The trail passes a few rusted cars, long abandoned, before descending steeply. At the bottom, there’s an enormous lagoon. Water enters via a cascading waterfall. The last descent is the largest (about a metre high). I walk across the top and sit on the edge of the waterfall. My legs dangle on the ledge as water pours around me.
Joining the lads, we stand beneath the waterfall and experience its force before heading upstream, jumping across rocks and boulders for 500 metres. We discover the second lagoon, which is enormous, roughly 100 metres wide and 6 metres deep. It’s enclosed by a huge ridge, almost blocking the sun.
It’s hard to wake on the third morning.
At 6 am, I unzip the tent and start packing my bag. There’s a light breeze. It’s a nice reprieve from the recent heat. We load the boats and launch by 7:45 am. It’s overcast. The clouds partially block the sun’s intensity. We maintain a steady pace, stopping only at Glenbrook Creek. I refuel on 2-minute noodles and continue home.
We always seem to follow Hillbill’s wild ideas.
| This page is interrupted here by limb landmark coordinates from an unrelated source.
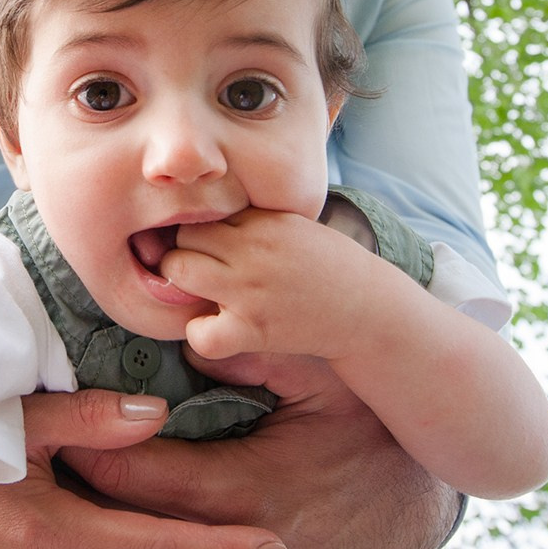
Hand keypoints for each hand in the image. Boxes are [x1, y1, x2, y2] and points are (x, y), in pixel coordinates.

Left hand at [59, 352, 459, 548]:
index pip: (137, 477)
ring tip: (43, 533)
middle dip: (73, 510)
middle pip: (127, 539)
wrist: (409, 508)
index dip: (84, 453)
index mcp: (249, 488)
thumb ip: (254, 352)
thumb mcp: (318, 375)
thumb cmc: (355, 428)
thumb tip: (190, 335)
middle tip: (21, 482)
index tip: (42, 434)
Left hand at [160, 207, 385, 361]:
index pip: (202, 213)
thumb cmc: (329, 266)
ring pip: (179, 272)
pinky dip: (202, 335)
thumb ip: (253, 220)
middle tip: (202, 272)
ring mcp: (251, 290)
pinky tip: (219, 328)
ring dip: (183, 286)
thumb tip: (204, 212)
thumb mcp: (294, 226)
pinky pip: (200, 333)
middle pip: (182, 237)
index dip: (198, 232)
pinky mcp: (255, 329)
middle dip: (184, 253)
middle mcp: (253, 249)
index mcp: (264, 221)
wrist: (368, 308)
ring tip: (205, 296)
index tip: (207, 248)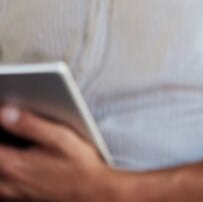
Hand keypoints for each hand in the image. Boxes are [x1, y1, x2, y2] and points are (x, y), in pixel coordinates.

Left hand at [0, 105, 119, 201]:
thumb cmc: (79, 166)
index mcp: (12, 164)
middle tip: (9, 127)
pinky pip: (1, 188)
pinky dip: (5, 173)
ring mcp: (9, 193)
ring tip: (15, 149)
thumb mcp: (61, 138)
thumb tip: (5, 111)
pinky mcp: (16, 199)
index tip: (3, 115)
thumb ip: (30, 125)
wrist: (92, 193)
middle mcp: (5, 181)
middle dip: (2, 142)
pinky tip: (17, 164)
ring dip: (4, 158)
While camping and paddling in 40-degree weather seems crazy, the valley keeps us cool and the swimming is refreshing. Plus, the Nepean River is a beautiful place. It’s surrounded by the iconic Australian bush. However, I wouldn’t camp here unless you know someone from the area, with first aid training, and possibly a satellite phone. There’s a high risk of snake and spider bites, falls or getting lost in bushland. Luckily, we return safely to the M4 Bridge after three hours paddling. After a week’s reprieve, Hillbill calls with another great camping idea.
- Tent, sleeping bags, headlamp
- First aid kit for falls, snakes and spiders
- Satellite phone (if possible)
- Kayak and paddle
How To Get There
- Bush walking / Hiking
- Fishing (if you want)
Intermediate – a decent amount of paddling in tough conditions but flat water. It also requires knowledge of the bush around the Blue Mountains.
A 42 km return paddle and, approximately, a 1 km walk to the lagoons.